Data provided section start
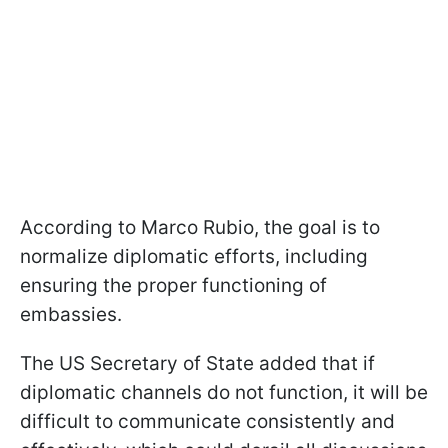
According to Marco Rubio, the goal is to
normalize diplomatic efforts, including
ensuring the proper functioning of
embassies.
The US Secretary of State added that if
diplomatic channels do not function, it will be
difficult to communicate consistently and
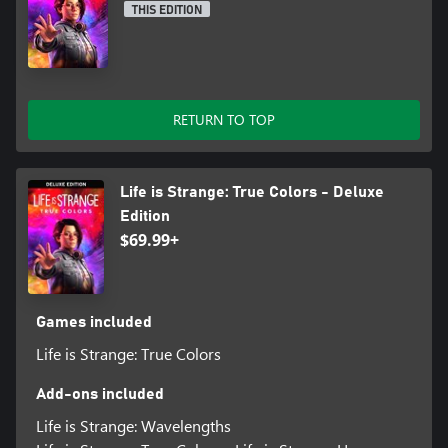
THIS EDITION
RETURN TO TOP
Life is Strange: True Colors - Deluxe
Edition
$69.99+
Games included
Life is Strange: True Colors
Add-ons included
Life is Strange: Wavelengths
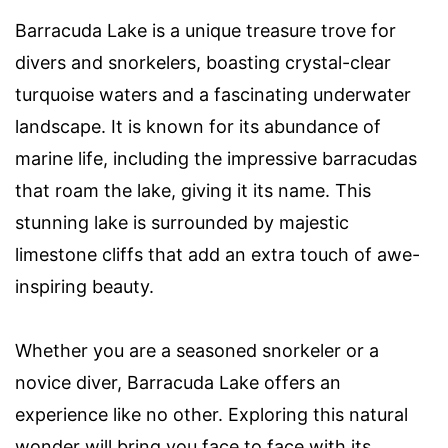
Barracuda Lake is a unique treasure trove for
divers and snorkelers, boasting crystal-clear
turquoise waters and a fascinating underwater
landscape. It is known for its abundance of
marine life, including the impressive barracudas
that roam the lake, giving it its name. This
stunning lake is surrounded by majestic
limestone cliffs that add an extra touch of awe-
inspiring beauty.
Whether you are a seasoned snorkeler or a
novice diver, Barracuda Lake offers an
experience like no other. Exploring this natural
wonder will bring you face to face with its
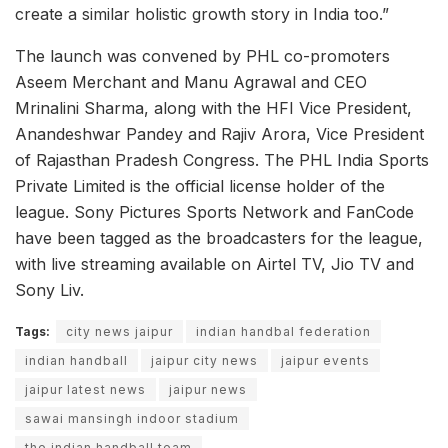
create a similar holistic growth story in India too.”
The launch was convened by PHL co-promoters
Aseem Merchant and Manu Agrawal and CEO
Mrinalini Sharma, along with the HFI Vice President,
Anandeshwar Pandey and Rajiv Arora, Vice President
of Rajasthan Pradesh Congress. The PHL India Sports
Private Limited is the official license holder of the
league. Sony Pictures Sports Network and FanCode
have been tagged as the broadcasters for the league,
with live streaming available on Airtel TV, Jio TV and
Sony Liv.
Tags:
city news jaipur
indian handbal federation
indian handball
jaipur city news
jaipur events
jaipur latest news
jaipur news
sawai mansingh indoor stadium
the indian handball team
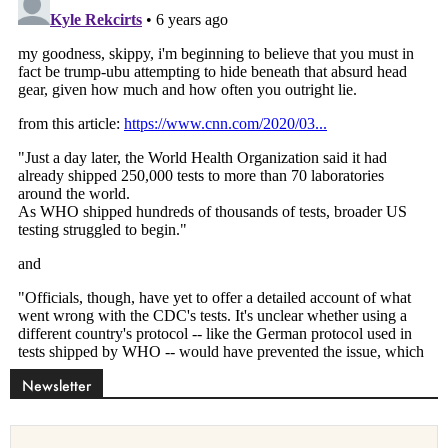
Newsletter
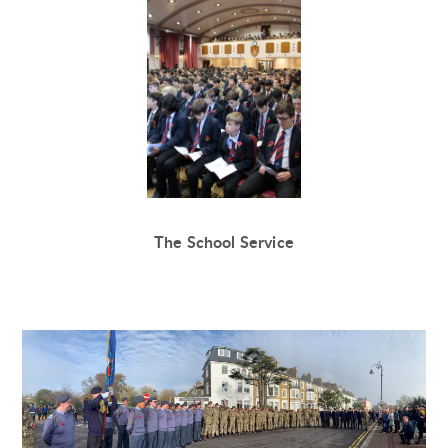
The School Service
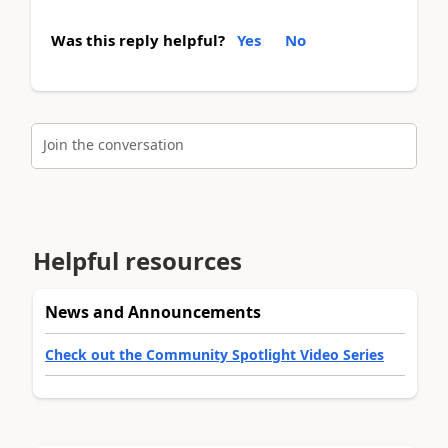
Was this reply helpful?
Yes
No
Join the conversation
Helpful resources
News and Announcements
Check out the Community Spotlight Video Series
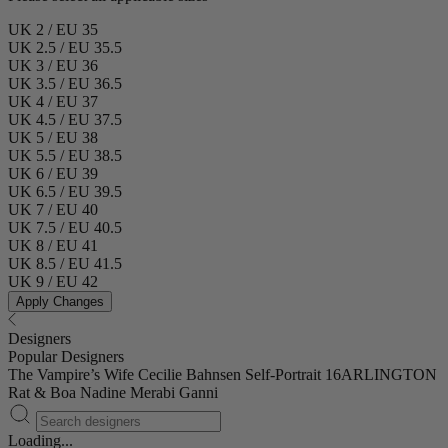
UK 2 / EU 35
UK 2.5 / EU 35.5
UK 3 / EU 36
UK 3.5 / EU 36.5
UK 4 / EU 37
UK 4.5 / EU 37.5
UK 5 / EU 38
UK 5.5 / EU 38.5
UK 6 / EU 39
UK 6.5 / EU 39.5
UK 7 / EU 40
UK 7.5 / EU 40.5
UK 8 / EU 41
UK 8.5 / EU 41.5
UK 9 / EU 42
Apply Changes
Designers
Popular Designers
The Vampire’s Wife
Cecilie Bahnsen
Self-Portrait
16ARLINGTON
Rat & Boa
Nadine Merabi
Ganni
Loading...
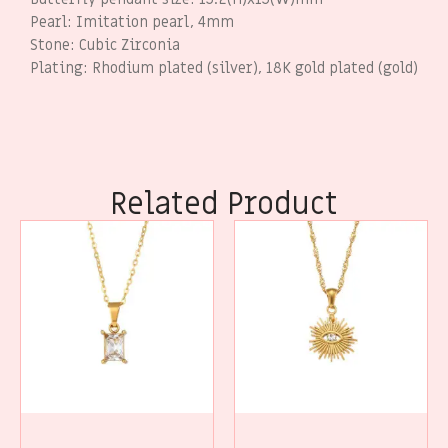
Pearl: Imitation pearl, 4mm
Stone: Cubic Zirconia
Plating: Rhodium plated (silver), 18K gold plated (gold)
Related Product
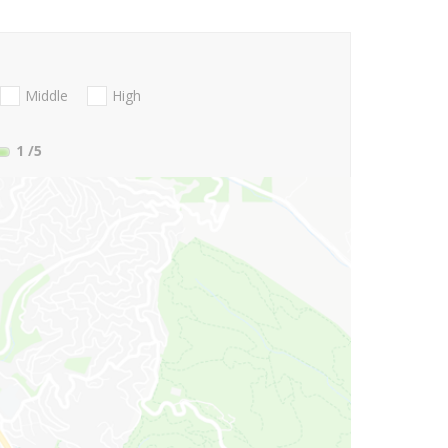
Middle
High
1
/5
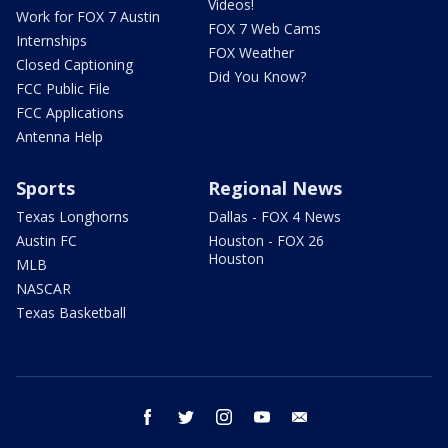
Videos!
Work for FOX 7 Austin
FOX 7 Web Cams
Internships
FOX Weather
Closed Captioning
Did You Know?
FCC Public File
FCC Applications
Antenna Help
Sports
Regional News
Texas Longhorns
Dallas - FOX 4 News
Austin FC
Houston - FOX 26
Houston
MLB
NASCAR
Texas Basketball
facebook
twitter
instagram
youtube
email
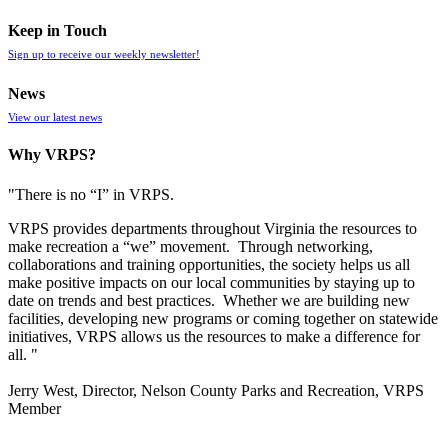
Keep in Touch
Sign up to receive our weekly newsletter!
News
View our latest news
Why VRPS?
"There is no “I” in
VRPS
.
VRPS
provides departments throughout Virginia the resources to
make recreation a “we” movement. Through networking,
collaborations and training opportunities, the society helps us all
make positive impacts on our local communities by staying up to
date on trends and best practices. Whether we are building new
facilities, developing new programs or coming together on statewide
initiatives,
VRPS
allows us the resources to make a difference for
all. "
Jerry West, Director, Nelson County Parks and Recreation, VRPS
Member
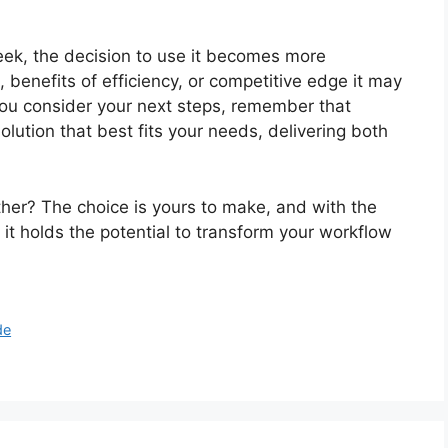
ek, the decision to use it becomes more
, benefits of efficiency, or competitive edge it may
you consider your next steps, remember that
lution that best fits your needs, delivering both
her? The choice is yours to make, and with the
it holds the potential to transform your workflow
de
Data provided section end
## Request
An exact copy is needed of the entries above, starting at the line that holds "Houston - FOX 26" and stopping at the line that holds "make positive impacts", both kept; pictures stay out.

## Expected answer
Houston - FOX 26
Houston
MLB
NASCAR
Texas Basketball
facebook
twitter
instagram
youtube
email
Keep in Touch
Sign up to receive our weekly newsletter!
News
View our latest news
Why VRPS?
"There is no “I” in
VRPS
.
VRPS
provides departments throughout Virginia the resources to
make recreation a “we” movement. Through networking,
collaborations and training opportunities, the society helps us all
make positive impacts on our local communities by staying up to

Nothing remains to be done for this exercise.